Monday, April 21, 2008

N.C.L.'s and the guilt for the rest of us.

I paged through H Girl's new Brio mag for a second tonight and came across a couple of reply letters to a short article they published a couple of months back. It was about Christian Girls that don't fit the 'Nice Christian Girl' mold. It struck me again that I'm not a 'Nice Christian Lady' and every time I decide I will be, I make myself pretty unhappy.

Don't get me wrong here. I am a Christ-Follower, and a very earnest one. I just can't seem to march along with those lovely ladies that people in Christendom so admire; I'd much rather see Ray Van Der Laan on video than Beth Moore, I'm much happier studying C.S.Lewis than Max Lucado. I'd sign up in a minute for a serious session studying something like a real book of the Bible, but just roll my eyes when the next 'study' in our Bible School class turns out to be the latest Zondervan pop-Christian offering. I just don't have any interest in Prayer Journaling, especially in a notebook pre-printed with uplifting messages on every page. Urgh.

Last time I blogged I signed up to be included in a couple of blogrolls. Most of them having to do with the stage of life I'm in- Motherhood, and the type of person I am - A Christian. I found very, very few blogs there worth reading. If I could get past the scrolly, blinkey, cutesy, crap at the top of the page - I was repelled by the saccherine content extoling cheerfulness and loveyness. They never spoke to the place I am.

I'm more often in the trenches with Murray, Miller, and Strobel. Unbelievably some of those N.C.L.'s even have a talent for making the Bible sound trite! A few times in my life I've decided that if that is what Christian Womanhood is all about, I'd better get on the band-wagon. Those were the most unproductive times in my whole spiritual experience.
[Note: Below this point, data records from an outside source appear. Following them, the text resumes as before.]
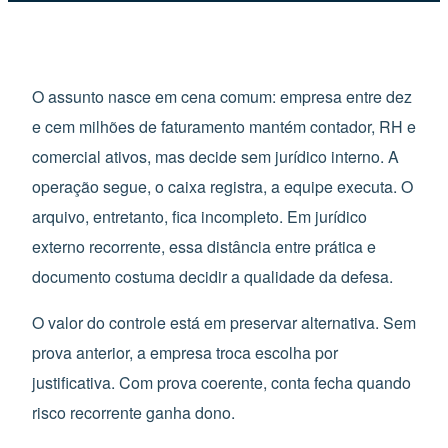
O assunto nasce em cena comum: empresa entre dez
e cem milhões de faturamento mantém contador, RH e
comercial ativos, mas decide sem jurídico interno. A
operação segue, o caixa registra, a equipe executa. O
arquivo, entretanto, fica incompleto. Em jurídico
externo recorrente, essa distância entre prática e
documento costuma decidir a qualidade da defesa.
O valor do controle está em preservar alternativa. Sem
prova anterior, a empresa troca escolha por
justificativa. Com prova coerente, conta fecha quando
risco recorrente ganha dono.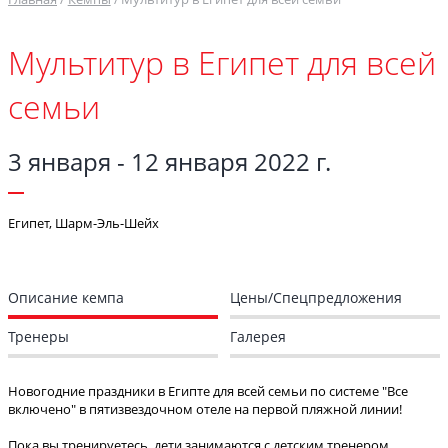
Мультитур в Египет для всей
семьи
3 января - 12 января 2022 г.
Египет, Шарм-Эль-Шейх
Описание кемпа
Цены/Спецпредложения
Тренеры
Галерея
Новогодние праздники в Египте для всей семьи по системе "Все
включено" в пятизвездочном отеле на первой пляжной линии!
Пока вы тренируетесь, дети занимаются с детским тренером.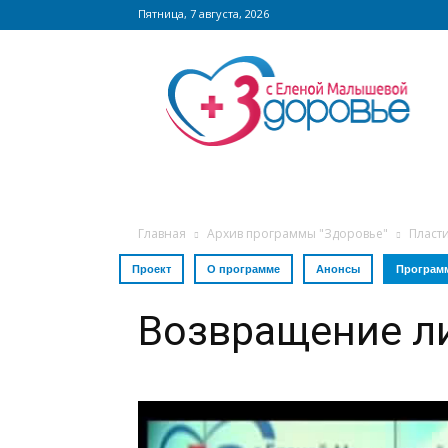
Пятница, 7 августа, 2026
Сайт
zdorovieinfo.ru
–
крупнейший
медицинский
интернет-
портал
России
Главная
Архив программы "Здоровье"
Пласт
Проект
О программе
Анонсы
Програм
Возвращение л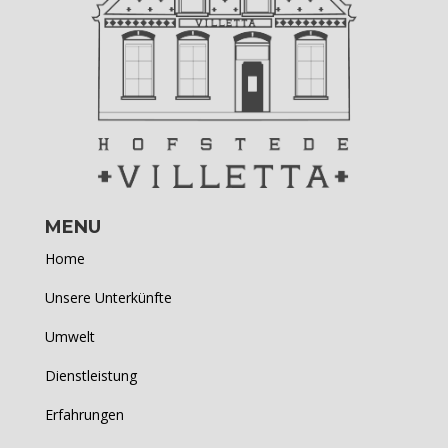
MENU
Home
Unsere Unterkünfte
Umwelt
Dienstleistung
Erfahrungen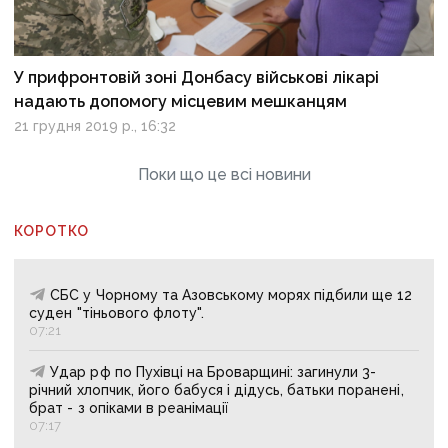
У прифронтовій зоні Донбасу військові лікарі
надають допомогу місцевим мешканцям
21 грудня 2019 р., 16:32
Поки що це всі новини
КОРОТКО
СБС у Чорному та Азовському морях підбили ще 12
суден "тіньового флоту".
07:21
Удар рф по Пухівці на Броварщині: загинули 3-
річний хлопчик, його бабуся і дідусь, батьки поранені,
брат - з опіками в реанімації
07:17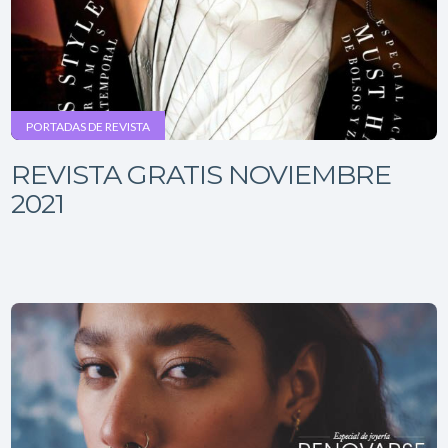
PORTADAS DE REVISTA
REVISTA GRATIS NOVIEMBRE
2021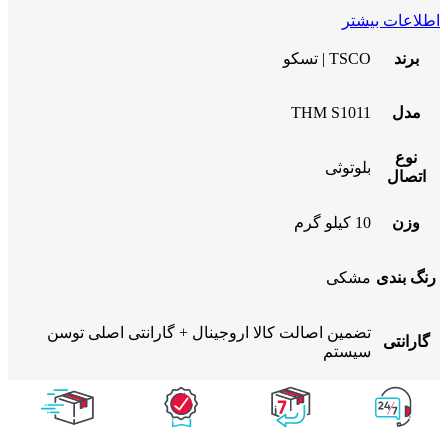
اطلاعات بیشتر
برند
TSCO | تسکو
مدل
THM S1011
نوع
بلوتوثی
اتصال
وزن
10 کیلو گرم
رنگ بندی
مشکی
تضمین اصالت کالا اروجینال + گارانتی اصلی توسن
گارانتی
سیستم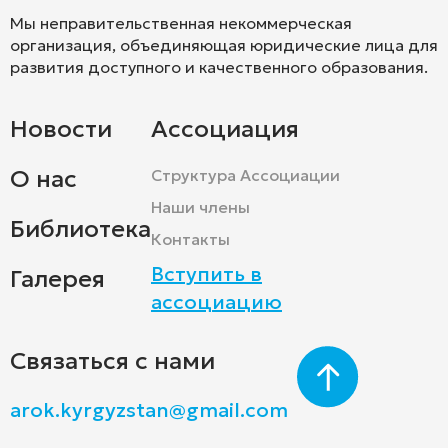
Мы неправительственная некоммерческая
организация, объединяющая юридические лица для
развития доступного и качественного образования.
Новости
Ассоциация
О нас
Структура Ассоциации
Наши члены
Библиотека
Контакты
Вступить в
Галерея
ассоциацию
Связаться с нами
arok.kyrgyzstan@gmail.com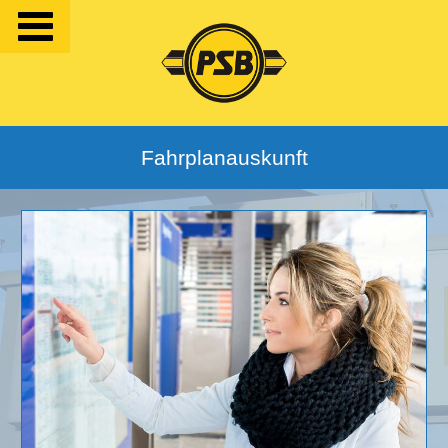
Fahrplanauskunft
Next week, I'm being forced into the perception of N.C.L. - hood again. TeenPact - which at its heart is a very good Citizenship and Leadership experience for homeschooled teens, has a STOOPID dress code that the teens and PARENTS attending MUST follow. For Ladies that includes; skirts or dressed- mid-calf or lower, loose tops with moderately high necklines and sleeves 1/2 way to the elbows. I don't even own clothing like this: I usually wear dress pants to Church, knit tops, nice jackets, Tshirts and Blue Jeans. The three dresses/skirts I would consider wearing anyplace else have higher hems, or profiles that are too slim. Because of this, I usually avoid staying at the classes, or even talking with the other parents. I do have to dig to the back of my closet for an outfit to wear for the first day's parent orientation, and for the last day's graduation. I feel like a hypocrite the whole time - which I'm not, and look like a doofus.

~M.E.

3 comments:

Kate said...

Like you, I'm worn out from trying to make more of the B.S. approach (whoops) to which we are exposed weekly/weakly. I try to re-focus on what it is inside me that is discontent and working on that then living as the improved me. I'm not going to fix what 95% of the people don't think is broken. I'm going to accept that I'm probably not as far along in my Christian life as I think and God knows it so keeps me in my place. www.pawstolove.blogspot

vxbush said...

Oh, girl. We need to talk.

Every week at church (and I attend a really big one) there are dozens of events posted, covering the next six months, all for "single moms" or "moms day out" or...well, insert your special interest Mom group here. And each one of these events is made for women who read fluffy devotionals, have Beth Moore Bible studies falling out of their pink Bibles, etc. etc.

What am I supposed to do, having spent a year to learn Greek so I could have a chance at reading the NT in the native Greek? I have no interest in such fluff, such Christianity Lite. It's an unfair designation, I know; these are real Christian women who are finding God where they are.

But where I find God is in the pages of Lewis, Tozer, Spurgeon, and most of the writers of the late-18th and early-19th centuries. I am currently reading an expository Greek study on Hebrews from, again, the early 19-th century.

Perhaps we should set up a reading group? Let's go back and read Augustine! John Chrysostom! Thomas Aquinas! Let us find the great Christian classics of our forefathers and plumb again the great depths of these giants of the faith!

Ah, but there again, Hebrews has some wisdom in it: "You should be teachers... ." Maybe our problem is that we should be teaching, rather than sitting in the pews.

M.E. Again said...

Ya Know, Vicki, I've tried that a couple of times. I find it very frustrating - first the dead looks, then the attendance drops. Most people just do not want to think in the extra time they squish into their busy schedules for 'Church'. They want to socialize, they want to chat, they want a warm-fuzzy to go home with.

I suppose I can understand that. It's the way of our culture. We have not been trained to remain life-long learners/seekers of knowledge.